━━ AUSGELESENER TEXT ━━

Antisemitismus-Studie gegen Willen der EU veröffentlicht
03.12.2003
Herausgeber: netzeitung.de
Cohn-Bendit sagte, eine Nichtveröffentlichung des Berichts wäre schädlicher als eine Veröffentlichung, Demokratie brauche Transparenz und keine aus welchem Grund immer ausgeübte Zensur.
Auf der Basis von Experten- und Betroffenenbefragungen, offiziellen Statistiken und Medienauswertungen in den Staaten der EU kommt die Studie zu dem Schluss, dass der Antisemitismus wachse. Besorgniserregende Entwicklungen gebe es vor allem in Belgien, Frankreich, den Niederlanden und Großbritannien, wo Juden - auffällig häufig von als Arabern erkennbaren Jugendlichen - körperlich angegriffen und Anschläge auf jüdische Einrichtungen unternommen wurden. In Deutschland und Italien wurden vor allem Verbalattacken in Flugblättern, Hass-Briefen und Telefonanrufen sowie antisemitische Schmierereien registriert.

━━━
━━ GEZEIGTE EINTRÄGE ━━

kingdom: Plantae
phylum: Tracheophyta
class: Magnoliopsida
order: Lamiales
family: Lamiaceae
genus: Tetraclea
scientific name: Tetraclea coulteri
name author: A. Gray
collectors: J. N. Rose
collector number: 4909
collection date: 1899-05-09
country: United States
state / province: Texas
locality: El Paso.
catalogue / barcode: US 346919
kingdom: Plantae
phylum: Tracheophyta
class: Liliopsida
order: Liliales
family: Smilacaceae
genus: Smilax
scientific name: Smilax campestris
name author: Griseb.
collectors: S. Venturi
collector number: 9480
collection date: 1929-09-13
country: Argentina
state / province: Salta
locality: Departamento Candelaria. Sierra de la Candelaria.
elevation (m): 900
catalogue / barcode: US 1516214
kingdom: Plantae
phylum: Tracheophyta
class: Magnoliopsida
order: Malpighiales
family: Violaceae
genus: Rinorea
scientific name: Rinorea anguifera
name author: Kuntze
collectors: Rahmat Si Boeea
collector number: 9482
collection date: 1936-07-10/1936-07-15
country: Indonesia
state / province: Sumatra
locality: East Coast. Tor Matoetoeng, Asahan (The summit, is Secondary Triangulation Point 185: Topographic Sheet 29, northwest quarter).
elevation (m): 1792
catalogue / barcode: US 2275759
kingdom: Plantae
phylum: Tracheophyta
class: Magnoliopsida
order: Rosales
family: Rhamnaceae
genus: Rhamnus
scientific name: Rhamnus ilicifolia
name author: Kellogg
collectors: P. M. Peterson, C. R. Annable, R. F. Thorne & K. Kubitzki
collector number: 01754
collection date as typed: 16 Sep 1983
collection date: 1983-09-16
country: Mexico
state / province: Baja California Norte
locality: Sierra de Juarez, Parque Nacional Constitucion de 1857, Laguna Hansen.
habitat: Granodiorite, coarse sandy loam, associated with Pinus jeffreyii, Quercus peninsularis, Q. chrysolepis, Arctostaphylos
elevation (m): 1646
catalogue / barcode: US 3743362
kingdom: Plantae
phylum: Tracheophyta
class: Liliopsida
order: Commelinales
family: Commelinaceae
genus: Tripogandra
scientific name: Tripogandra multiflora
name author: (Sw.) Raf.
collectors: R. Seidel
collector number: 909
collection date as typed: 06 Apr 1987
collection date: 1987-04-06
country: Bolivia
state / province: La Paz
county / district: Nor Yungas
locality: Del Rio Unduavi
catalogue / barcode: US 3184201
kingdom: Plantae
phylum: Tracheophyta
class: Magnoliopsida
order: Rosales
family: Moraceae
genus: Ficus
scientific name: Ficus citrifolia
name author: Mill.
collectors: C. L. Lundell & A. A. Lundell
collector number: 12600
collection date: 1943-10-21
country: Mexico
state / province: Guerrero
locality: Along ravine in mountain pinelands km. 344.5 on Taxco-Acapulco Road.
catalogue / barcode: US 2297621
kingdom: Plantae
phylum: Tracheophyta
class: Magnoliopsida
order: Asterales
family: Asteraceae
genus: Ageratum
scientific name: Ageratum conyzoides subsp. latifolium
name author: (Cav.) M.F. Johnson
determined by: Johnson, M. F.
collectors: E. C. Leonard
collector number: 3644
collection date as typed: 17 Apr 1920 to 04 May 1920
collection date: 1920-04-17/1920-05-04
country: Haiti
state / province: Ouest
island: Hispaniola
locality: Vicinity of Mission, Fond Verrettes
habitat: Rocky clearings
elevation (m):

━━━

### ZU ERLEDIGEN
(a) In welchen Ländern gab es laut dem Text zur Antisemitismus-Studie vor allem besorgniserregende Entwicklungen?
(b) Gib aus dem Text zur Antisemitismus-Studie das Stück wörtlich wieder, das mit den Worten „Antisemitismus-Studie gegen Willen“ anfängt und mit „antisemitische Schmierereien registriert.“ aufhört.

### ANTWORTEN DER REIHE NACH
(a) In Belgien, Frankreich, den Niederlanden und Großbritannien.

(b)
Antisemitismus-Studie gegen Willen der EU veröffentlicht
03.12.2003
Herausgeber: netzeitung.de
Cohn-Bendit sagte, eine Nichtveröffentlichung des Berichts wäre schädlicher als eine Veröffentlichung, Demokratie brauche Transparenz und keine aus welchem Grund immer ausgeübte Zensur.
Auf der Basis von Experten- und Betroffenenbefragungen, offiziellen Statistiken und Medienauswertungen in den Staaten der EU kommt die Studie zu dem Schluss, dass der Antisemitismus wachse. Besorgniserregende Entwicklungen gebe es vor allem in Belgien, Frankreich, den Niederlanden und Großbritannien, wo Juden - auffällig häufig von als Arabern erkennbaren Jugendlichen - körperlich angegriffen und Anschläge auf jüdische Einrichtungen unternommen wurden. In Deutschland und Italien wurden vor allem Verbalattacken in Flugblättern, Hass-Briefen und Telefonanrufen sowie antisemitische Schmierereien registriert.